The experts have identified the following regions as hubs or clusters for the hydrogen economy on the West Coast:
- Husum/ Niebüll with a planned fuel cell public transport project and several planned H2 filling stations
- Heide with the real-world laboratory Westküste 100, its gas infrastructure, caverns suitable for storage and already planned car station with H2 connection
- Itzehoe/ Brunsbüttel with an existing H2 filling station for cars in Büttel and a possible further H2 filling station in Itzehoe, logistics companies, chemical industry and the connection of offshore wind power plants
- Elmshorn/ Tornesch with logistics companies and waste management
"The pioneers of the renewable energy industry live on the west coast of Schleswig-Holstein.

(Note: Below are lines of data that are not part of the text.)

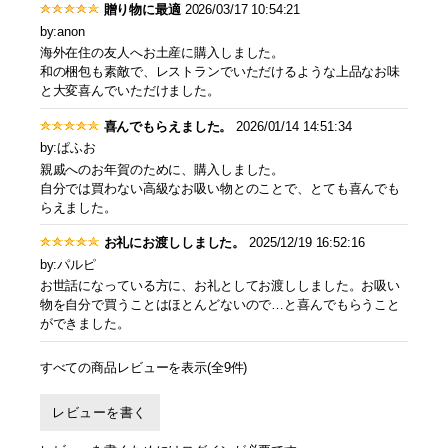
贈り物に最適
2026/03/17 10:54:21
by:anon
海外在住の友人へお土産に購入しました。
和の梱包も素敵で、レストランでいただけるような上品なお味
と大変喜んでいただけました。
喜んでもらえました。
2026/01/14 14:51:34
by:ぱふお
親戚へのお年賀のために、購入しました。
自分では買わない高級なお吸い物とのことで、とても喜んでも
らえました。
お礼にお渡ししました。
2025/12/19 16:52:16
by:パルピ
お世話になっている方に、お礼としてお渡ししました。お吸い
物を自分で買うことはほとんどないので…と喜んでもらうこと
ができました。
すべての商品レビューを表示(全9件)
レビューを書く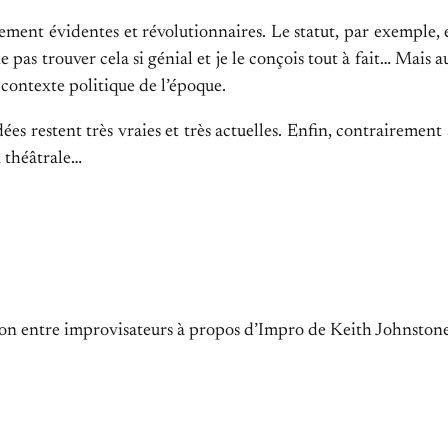
alement évidentes et révolutionnaires. Le statut, par exemple, e
 pas trouver cela si génial et je le conçois tout à fait… Mais au
contexte politique de l’époque.
idées restent très vraies et très actuelles. Enfin, contrairemen
n théâtrale…
ion entre improvisateurs à propos d’Impro de Keith Johnston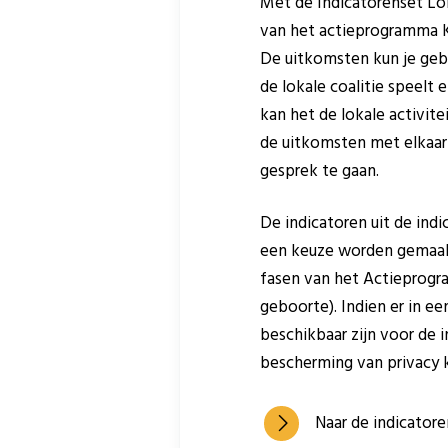
Met de Indicatorenset Loka
van het actieprogramma Ka
De uitkomsten kun je geb
de lokale coalitie speelt
kan het de lokale activit
de uitkomsten met elkaar t
gesprek te gaan.
De indicatoren uit de ind
een keuze worden gemaakt
fasen van het Actieprogr
geboorte). Indien er in e
beschikbaar zijn voor de i
bescherming van privacy 
Naar de indicatore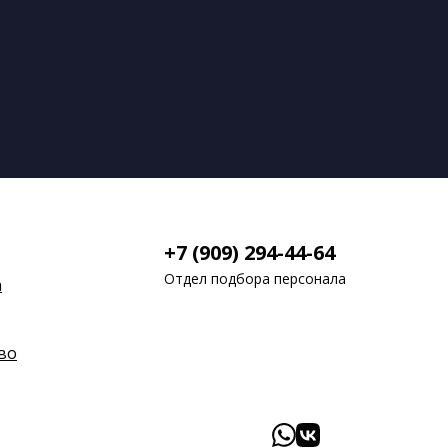
+7 (909) 294-44-64
Отдел подбора персонала
а
во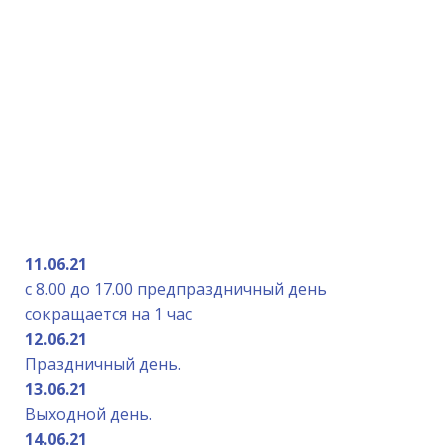
11.06.21
с 8.00 до 17.00 предпраздничный день
сокращается на 1 час
12.06.21
Праздничный день.
13.06.21
Выходной день.
14.06.21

They built the first wind turbines, and now they are building the first completely renewable hydrogen filling stations," said North Frisia's District Administrator Florian Lorenzen, who opened the online presentation as deputy chairman of the “Regionale Kooperation Westküste”. "As the Energieküste, we want to market this energy potential together and want to bring the hydrogen projects out of the pilot phase and into economic viability. That's why we support our municipal companies such as the waste management companies or public transport companies in the acquisition of fuel cell vehicles."
For the implementation of a “Hydrogen Network West Coast”, the study authors recommend bringing together the companies already addressed with local representatives from business, politics and administration in the four identified hydrogen clusters to discuss and develop their suggestions for the establishment of the hydrogen hubs. With the support of the regional economic development agencies and the potential operators, a concrete filling station location could then be determined and examined for its suitability.

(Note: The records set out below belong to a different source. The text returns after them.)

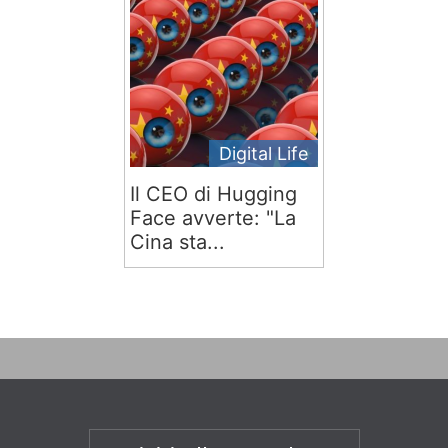
Digital Life
Il CEO di Hugging
Face avverte: "La
Cina sta...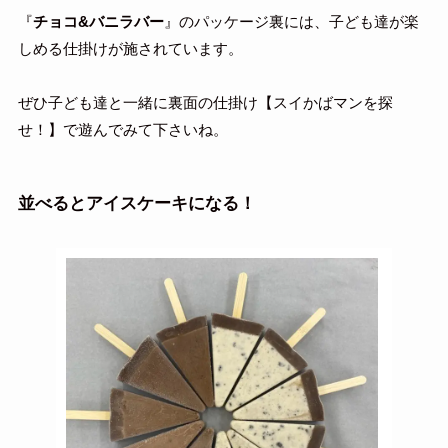
『
チョコ&バニラバー
』のパッケージ裏には、子ども達が楽
しめる仕掛けが施されています。
ぜひ子ども達と一緒に裏面の仕掛け【スイかばマンを探
せ！】で遊んでみて下さいね。
並べるとアイスケーキになる！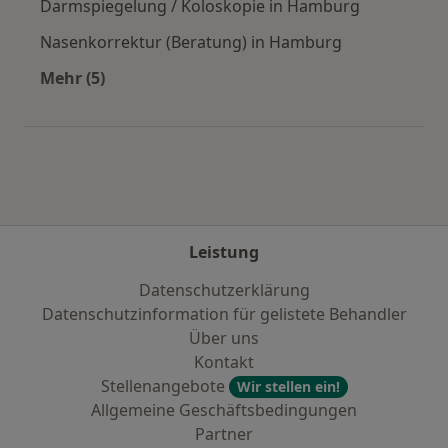
Darmspiegelung / Koloskopie in Hamburg
Nasenkorrektur (Beratung) in Hamburg
Mehr (5)
Mehr in der Kategorie: Städte in der Nähe vo
Leistung
Datenschutzerklärung
Datenschutzinformation für gelistete Behandler
Über uns
Kontakt
Stellenangebote
Wir stellen ein!
Allgemeine Geschäftsbedingungen
Partner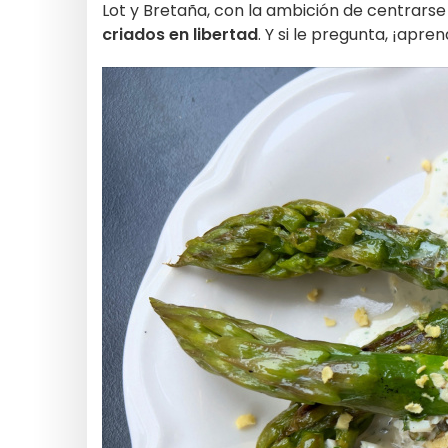
Lot y Bretaña, con la ambición de centrar
criados en libertad
. Y si le pregunta, ¡apr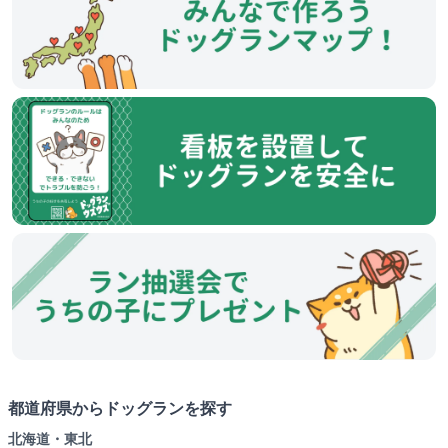
都道府県からドッグランを探す
北海道・東北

In the next step, the respective operator and procurement models for infrastructure and vehicles could be examined with a feasibility analysis. Afterwards, concrete planning of costs and possible subsidies could begin. According to the study, the projected hydrogen demand of 5,600 tons for 1,000 fuel cell vehicles could be reached in ten years. The production of this amount of hydrogen from electrolysis would require 300 gigawatt hours of electricity, a share of about 4% of the approximately 16,000 gigawatt hours of energy currently generated annually on the west coast from renewable sources. "Our companies are already working on implementing the energy transition. With the ‘West Coast Hydrogen Network’, we want to network them in an even more targeted way and ensure that this technology leads to value creation in our region," explained Axel Wiese from the Wirtschaftsförderungsgesellschaft Nordfriesland mbH. As project manager of the Renewable Energy Network Agency Schleswig-Holstein (EE.SH), he had helped to initiate the study and moderated the online presentation. The study "Development Paths of a Hydrogen Economy on the west coast" was financed with funds from the “Regionale Kooperation Westküste” Budget 2017-2020 and by the districts of North Frisia, Dithmarschen, Steinburg and Pinneberg. The regional budget is funded by the state programme Economy. The study is available on the website of the “Regionale Kooperation Westküste”: https://www.rk-westküste.de/startseite/
About the Energieküste
The Schleswig-Holstein North Sea coast is Germany's future location for renewable energies. Experts, researchers, creative minds and energy enthusiasts are shaping a highly innovative energy system from existing resources here. To bundle their know-how, the districts of North Frisia, Dithmarschen, Steinburg and Pinneberg founded the umbrella brand and platform "Energieküste". The aim of the districts, which have joined together to form the “Regionale Kooperation Westküste” and are regarded as incubators for innovations in the field of renewable energies, is to strengthen the existing economy, attract new companies and skilled workers and create a concise image for the business location. The "Energieküste" is financed with funds from the “Regionale Kooperation Westküste” budget, supported by the state programme Economy, and the four districts of the “Regionale Kooperation Westküste”.